Many of the firms calling the Hot House home are in the idea phase, doing research on products and markets or deciding what might be patentable or how to structure partnership agreements. At a recent pitch meeting, a handful of groups gave progress reports, where the common question from Cal Poly officials after the report was, “What do you need?” Whether the answer was a research report, some help from an accountant or a few minutes with a lawyer, the answer was that help was on the way.
“We’ve developed this army of mentors,” said Thea Chase, the program director for the entrepreneurship center. “The common theme is that they care about Cal Poly … and the potential for Cal Poly’s positive impact on the economy of the region.”
Chase and other officials from the center whipped together funding from the Small Business Development Center and other sources in a matter of weeks to bring together the Hot House and keep students working on their business ideas through the summer months. But the incubator space itself wouldn’t have been possible without the driving force of Clint Pearce, the president of Madonna Enterprises, one of the most prominent business empires in South San Luis Obispo County. Pearce’s father-in-law, Alex Madonna, founded a construction firm in 1938 that grew into lumber, cattle and hospitality enterprises, including the colorful landmark hotel that bears his name.
Pearce said the family is casting its eye toward the next generation of businesses on the Central Coast. He has joined SLO Seed Ventures, an investor group that provides seed funding to startup businesses. And when his firm had some extra space available on Cross Street, he contacted fellow SLO Seeds investors who connected him with officials at Cal Poly to donate the 2,500 square feet as an incubator.
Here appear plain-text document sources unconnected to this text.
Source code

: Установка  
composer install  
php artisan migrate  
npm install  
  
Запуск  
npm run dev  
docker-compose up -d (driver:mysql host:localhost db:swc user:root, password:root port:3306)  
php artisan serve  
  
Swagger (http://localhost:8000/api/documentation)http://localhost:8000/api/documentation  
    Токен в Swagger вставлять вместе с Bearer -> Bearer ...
“We understand that the future of business in San Luis and of keeping a vibrant business community here depends on keeping that pipeline full of young, energetic and entrepreneurial spirit,” Pearce said. “It’s just fun to be a part of that.”
The incubator space has one community-based startup, but many of them are student firms. One is being headed by Davis Carlin and his partner Alex Norred, both biomedical engineering students with a year to go at Cal Poly.
They are working on a medical device that would help stem post-partum bleeding, a leading cause of death in mothers and a major problem in the developing world. The pair say their design is a fresh approach, which makes it harder to navigate a regulatory approval process that daunts even large and well-funded firms.
“The barrier for entry for medical devices is extremely high,” Carlin said. “Some of your basic instincts as an engineer don’t really fit with the FDA’s instincts.”
But through the Hot House, the pair connected with Jan Haynes of the San Luis Obispo medical device firm FzioMed. Her advice has been invaluable, he said.
“We just get the sense that she’s proactively engaged with what she is doing,” Carlin said. “They’re getting compensation, but they’re not really doing it for that.”
Carlin’s partner Norred said the Hot House has also been helpful with business planning — the pair are engineers without any business experience. “If we were out on our own, it wouldn’t be half as good,” Norred said. “We’ve got everything we need.”
Jo Anne Miller, a venture capitalist who settled in San Luis Obispo and has been active in building startup resources on the Central Coast, said the Hot House space is a pilot program. Eventually, it will probably have to charge some rent and find ways to sustain itself. But she said the groundwork is being laid for a stronger startup culture.
“From this three-month summer project, I think we’ll shake out a very early stage curriculum,” Miller said. “Probably the most sustainable piece of all this is really building at true set of mentors who have experience working with these very early stage projects.”